- Exercise set -
1. Answer these questions using the forum thread about markdown security below.
(a) If the library does not implement an explicit cross-site-scripting preventing mechanism, what should it at least have?
(b) What example is given of the ways other markdown parsers mitigate these issues themselves?
(c) Whose list of potential security pitfalls do most developers not explicitly go through every time they implement anything?
2. Reproduce word for word the part of the forum thread about markdown security below from "Otherwise, developers will" up to and including "disabling all HTML.".
---------- Source document ----------
So, what will most likely happen is that someone will use this library and not expect it to allow JavaScript to be executed when using the output. If this library doesn’t want to implement an explicit cross-site-scripting preventing mechanism, it should at least have a warning that implementing such a mechanism is always necessary when parsing and rendering user-generated markdown content.

Otherwise, developers will find a way to mess this up and risk their users’ and company’s security and image.

Other markdown parsers mention these issues in their readme or have (sometimes too simple) ways of mitigating them themselves, like disabling all HTML.

@najtin sure. Basically, my point is that very often, if markdown is used in real-world apps, it’s used to parse user-generated content (like these comments we’re writing here). Most developers don’t explicitly go through OWASP’s list of potential security pitfalls every single time they implement anything.
---------- Supplied information ----------
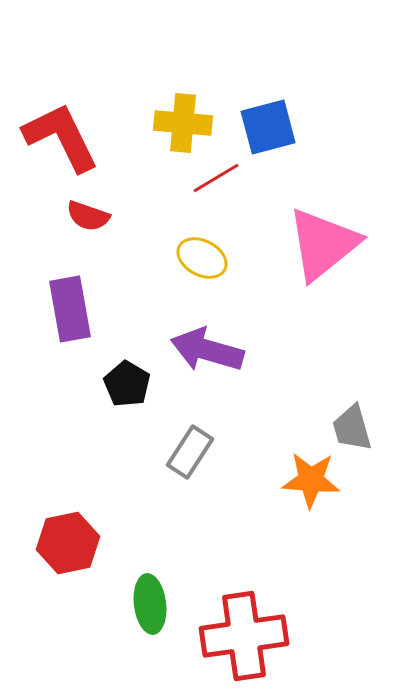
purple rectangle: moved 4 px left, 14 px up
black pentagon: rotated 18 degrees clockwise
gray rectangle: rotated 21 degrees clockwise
----------
- Solutions to each task -
1.
(a) A warning that implementing such a mechanism is always necessary when parsing and rendering user-generated markdown content.
(b) Disabling all HTML.
(c) OWASP's.

2.
Otherwise, developers will find a way to mess this up and risk their users’ and company’s security and image.

Other markdown parsers mention these issues in their readme or have (sometimes too simple) ways of mitigating them themselves, like disabling all HTML.